Летел на дно, расправив руки…

Летел на дно, расправив руки,
Летел во тьме, летел, смеясь.
Мелькали встречи и разлуки,
Сквозь белый снег, сквозь злую грязь.
Мимо божественных застолий,
Мимо поминок у холма.
На дно колоний и подворий,
В рай необлизанного дна.
И, вновь раскрыв немые руки,
Не дописавшие картин
Обнимут свиту той старухи,
Которой он навечно сын.
И свет увидел он со дна
Лишь в отраженье темноты.
Увидел: он была — она,
Она была, конечно — ты.

Когда опрокинешься в зазеркалье зелёных зрачков этой богини…

Когда опрокинешься в зазеркалье зелёных зрачков этой богини, тогда понимаешь, что нет стольких слов для того, чтоб оттуда себя всего вынуть. Тогда осознаешь улыбку с изнанки развороченную… Со смертью встречаешься зыбкой… Заочно… Заочно.. И в точку.

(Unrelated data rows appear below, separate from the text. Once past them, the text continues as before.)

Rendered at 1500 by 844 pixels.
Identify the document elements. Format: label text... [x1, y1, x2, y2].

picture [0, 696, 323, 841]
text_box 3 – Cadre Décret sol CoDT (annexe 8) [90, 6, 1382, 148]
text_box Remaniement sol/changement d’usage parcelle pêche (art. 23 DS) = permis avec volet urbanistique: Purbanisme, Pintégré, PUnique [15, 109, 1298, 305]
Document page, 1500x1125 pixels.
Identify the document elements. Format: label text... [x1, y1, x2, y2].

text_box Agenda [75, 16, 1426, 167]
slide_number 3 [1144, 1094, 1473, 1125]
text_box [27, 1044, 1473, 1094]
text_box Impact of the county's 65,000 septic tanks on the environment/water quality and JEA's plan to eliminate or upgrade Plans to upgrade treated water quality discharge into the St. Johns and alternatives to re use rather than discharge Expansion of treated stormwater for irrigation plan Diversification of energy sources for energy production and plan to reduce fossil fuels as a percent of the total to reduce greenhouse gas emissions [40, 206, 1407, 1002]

Когда не держат духовные скрепы…

Когда не держат духовные скрепы, а в канун Рождества пляшешь с мёртвыми предками в их ритуальных одеждах, тогда остаётся одна лишь надежда… На любовь, что высушивает без остатка, к которой взывает всё видящий взор. Любовь — это лупа, через которую видишь замысловатый узор… на торжестве похорон умерших, но не ушедших предков. Я не подбрасываю монетку, чтобы узнать, почему это он. Этой любовью насытятся все духи, так мы пройдём это бардо. Всё, что известно всем о всех (в том числе и о нас) — это всего лишь слухи, есть мы, нет нас — значит, так надо.